BEGIN
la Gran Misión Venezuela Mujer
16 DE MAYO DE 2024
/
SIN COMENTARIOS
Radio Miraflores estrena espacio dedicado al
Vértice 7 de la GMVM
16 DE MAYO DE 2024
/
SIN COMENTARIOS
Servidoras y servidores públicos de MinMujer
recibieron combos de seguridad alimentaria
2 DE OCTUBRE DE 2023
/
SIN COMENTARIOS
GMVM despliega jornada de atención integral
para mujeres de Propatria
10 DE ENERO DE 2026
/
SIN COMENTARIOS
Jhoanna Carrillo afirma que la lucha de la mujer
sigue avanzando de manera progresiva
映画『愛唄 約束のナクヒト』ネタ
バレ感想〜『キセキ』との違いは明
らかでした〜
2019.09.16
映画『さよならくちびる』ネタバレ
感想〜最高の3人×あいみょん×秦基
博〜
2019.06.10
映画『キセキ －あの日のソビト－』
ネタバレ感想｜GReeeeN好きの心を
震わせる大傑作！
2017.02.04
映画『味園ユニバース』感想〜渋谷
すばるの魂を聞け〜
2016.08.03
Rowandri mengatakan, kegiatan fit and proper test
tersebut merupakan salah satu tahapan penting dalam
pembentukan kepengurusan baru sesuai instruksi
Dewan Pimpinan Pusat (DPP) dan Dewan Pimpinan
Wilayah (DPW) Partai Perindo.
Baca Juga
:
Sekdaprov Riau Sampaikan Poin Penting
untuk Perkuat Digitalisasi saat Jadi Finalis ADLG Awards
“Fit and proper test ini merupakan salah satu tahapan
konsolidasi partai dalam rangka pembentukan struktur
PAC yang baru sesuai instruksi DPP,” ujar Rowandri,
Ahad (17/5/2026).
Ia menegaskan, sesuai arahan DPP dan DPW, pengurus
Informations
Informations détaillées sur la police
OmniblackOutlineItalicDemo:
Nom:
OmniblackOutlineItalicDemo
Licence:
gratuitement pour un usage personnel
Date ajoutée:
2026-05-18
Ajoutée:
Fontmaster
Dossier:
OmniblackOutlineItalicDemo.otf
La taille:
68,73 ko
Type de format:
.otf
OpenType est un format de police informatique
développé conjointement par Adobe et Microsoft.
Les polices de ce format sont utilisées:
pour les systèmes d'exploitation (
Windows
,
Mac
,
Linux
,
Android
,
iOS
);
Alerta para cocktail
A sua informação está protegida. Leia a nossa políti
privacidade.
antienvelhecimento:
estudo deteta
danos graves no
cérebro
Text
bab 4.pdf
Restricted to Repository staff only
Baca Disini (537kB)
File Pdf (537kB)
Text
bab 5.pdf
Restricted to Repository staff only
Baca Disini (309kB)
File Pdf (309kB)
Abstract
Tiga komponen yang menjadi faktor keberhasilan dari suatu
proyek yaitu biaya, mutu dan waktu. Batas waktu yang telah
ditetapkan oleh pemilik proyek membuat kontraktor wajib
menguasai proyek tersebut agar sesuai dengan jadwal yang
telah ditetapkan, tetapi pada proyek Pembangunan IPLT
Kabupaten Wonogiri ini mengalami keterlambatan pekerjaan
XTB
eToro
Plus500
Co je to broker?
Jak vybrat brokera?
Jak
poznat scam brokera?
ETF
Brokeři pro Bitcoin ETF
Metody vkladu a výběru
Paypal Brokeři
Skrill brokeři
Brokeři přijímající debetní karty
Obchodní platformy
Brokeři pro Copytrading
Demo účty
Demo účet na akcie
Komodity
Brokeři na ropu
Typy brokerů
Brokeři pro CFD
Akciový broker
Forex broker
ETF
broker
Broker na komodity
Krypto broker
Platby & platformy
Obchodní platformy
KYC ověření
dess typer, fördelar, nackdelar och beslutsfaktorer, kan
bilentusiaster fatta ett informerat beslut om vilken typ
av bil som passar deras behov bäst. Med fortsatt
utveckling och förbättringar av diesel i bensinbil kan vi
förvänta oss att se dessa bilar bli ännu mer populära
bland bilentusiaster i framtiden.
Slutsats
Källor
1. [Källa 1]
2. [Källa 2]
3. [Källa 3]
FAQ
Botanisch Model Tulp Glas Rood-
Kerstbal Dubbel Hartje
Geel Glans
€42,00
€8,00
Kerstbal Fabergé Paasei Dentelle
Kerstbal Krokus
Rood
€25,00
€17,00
END
Assignment → Find each line in the items above that contains the word "para" and copy those lines.

Reply to the task →
para mujeres de Propatria
Alerta para cocktail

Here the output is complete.